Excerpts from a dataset
━━━━━━━━━━
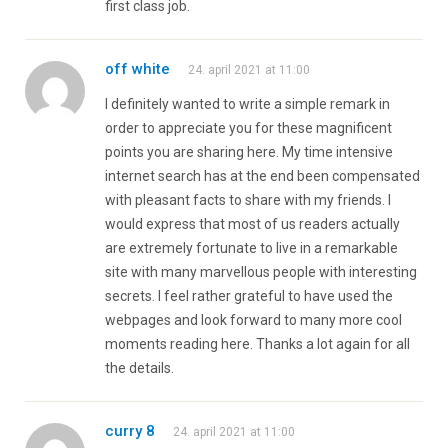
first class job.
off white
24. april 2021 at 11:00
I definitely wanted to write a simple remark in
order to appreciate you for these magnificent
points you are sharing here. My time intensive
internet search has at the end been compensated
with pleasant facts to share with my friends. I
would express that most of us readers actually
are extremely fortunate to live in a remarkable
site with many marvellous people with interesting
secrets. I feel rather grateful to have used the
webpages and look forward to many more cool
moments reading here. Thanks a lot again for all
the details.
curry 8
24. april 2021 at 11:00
━━━━━━━━━━
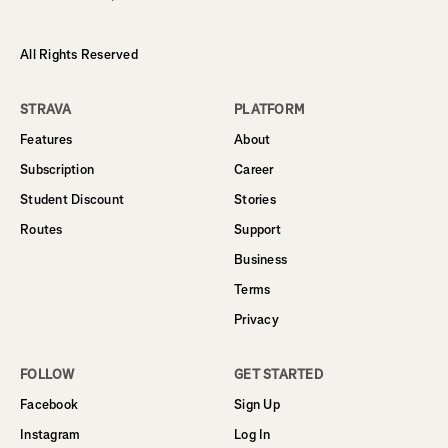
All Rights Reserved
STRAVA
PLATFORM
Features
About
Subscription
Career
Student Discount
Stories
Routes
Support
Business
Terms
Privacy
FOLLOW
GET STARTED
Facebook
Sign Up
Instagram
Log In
━━━━━━━━━━
Exercise directions »
In the entries above, which lines hold the word "with"? Copy them out.

Task response »
with pleasant facts to share with my friends. I
site with many marvellous people with interesting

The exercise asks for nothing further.